For Federal employees and U.S. Postal workers who are considering filing for Federal Disability Retirement benefits through the U.S. Office of Personnel Management, whether the Federal or Postal worker is under FERS, CSRS or CSRS Offset, the misunderstanding between the conceptual bifurcation of “facts” and “explanations” is often exponentially magnified to the detriment of the Federal Disability Retirement applicant when one presumes that “medical facts” speak for themselves.

Thus does the Federal or Postal worker who is preparing a Federal Disability Retirement application simply bundle up a voluminous file of medical records and declare, “See!”  But such declarative intonations accompanying files of “facts” do not explain in meeting the legal criteria to qualify for Federal Disability Retirement.  An explanation is in response to the query by a governmental agency and bureaucracy which requires that justification through explanation will meet the preponderance of the evidence test in being eligible for Federal Disability Retirement benefits.
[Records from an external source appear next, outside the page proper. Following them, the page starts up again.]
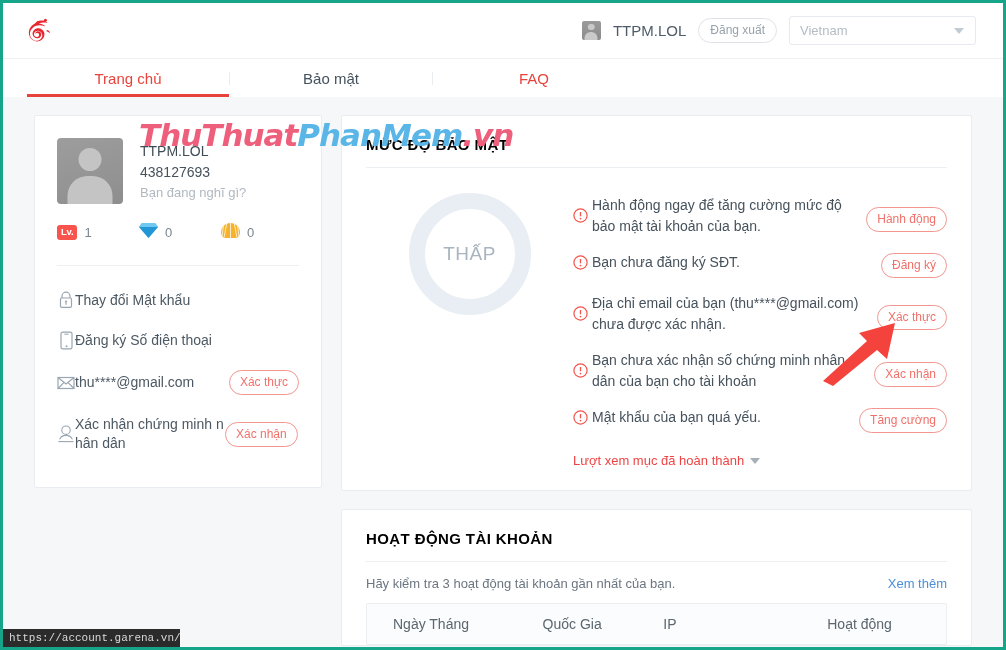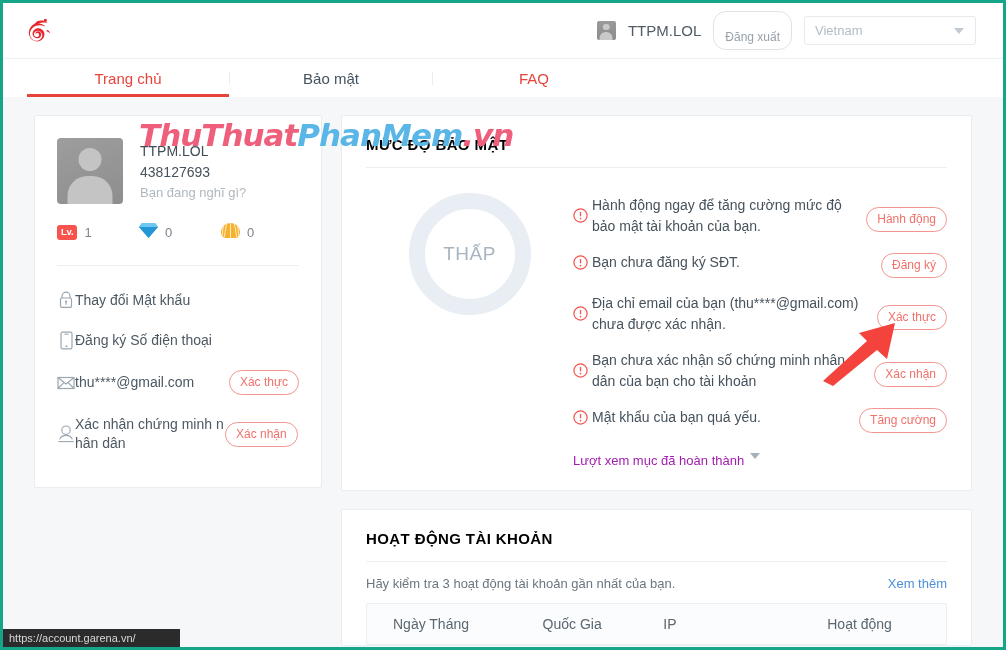--- a/index.html
+++ b/index.html
@@ -76,27 +76,27 @@
   .user-name {
     font-size: 15px;
     color: #4f5b66;
     white-space: nowrap;
   }
   .logout-btn {
     border: 1px solid #dfe3e8;
     border-radius: 13px;
     color: #98a2ab;
     font-size: 12px;
-    padding: 18px 11px 5px;
+    padding: 4px 11px 5px;
     background: #fff;
     cursor: pointer;
     white-space: nowrap;
   }
   .country-select {
-    width: 172px;
+    width: 187px;
     height: 29px;
     border: 1px solid #e6eaee;
     border-radius: 3px;
     background: #fff;
     display: flex;
     align-items: center;
     padding: 0 10px;
     position: relative;
     cursor: pointer;
   }
@@ -329,23 +329,24 @@
     font-size: 14px;
     color: #46525c;
     line-height: 21px;
     max-width: 312px;
   }
   .issue .pill-btn { margin-top: 1px; }
   .issue.tall .warn { margin-top: 13px; }
   .issue.tall .pill-btn { margin-top: 12px; }
   .collapse-row {
     display: flex;
+    align-items: center;
     gap: 6px;
     font-size: 13px;
-    color: #a21caf;
+    color: #ef4444;
     margin-top: 20px;
     cursor: pointer;
   }
   .collapse-row .tri {
     width: 0; height: 0;
     border-left: 5px solid transparent;
     border-right: 5px solid transparent;
     border-top: 6px solid #a6b0b9;
   }
 
@@ -413,21 +414,21 @@
     bottom: 0;
     width: 177px;
     height: 18px;
     background: #2b2b2b;
     color: #d8d8d8;
     font-size: 11px;
     line-height: 18px;
     padding-left: 6px;
     overflow: hidden;
     white-space: nowrap;
-    font-family: Liberation Sans, sans-serif;
+    font-family: Liberation Mono, monospace;
   }
 </style>
 </head>
 <body>
 
 <div id="screen">
 
   <div class="header">
     <div class="brand">
       <div class="logo-box">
Yes, there are some “facts” which may not require explanation — such as the beauty of a morning dawn pink with a quietude of poetry, where words fail to embrace the peaceful mood within the serenity of nature; but such facts do not reflect the chaos of the paperwork being received by the U.S. Office of Personnel Management, and very few there care about the pink dawn of nature, but want an explanation as to why the Federal or Postal employee is entitled to Federal Disability Retirement benefits.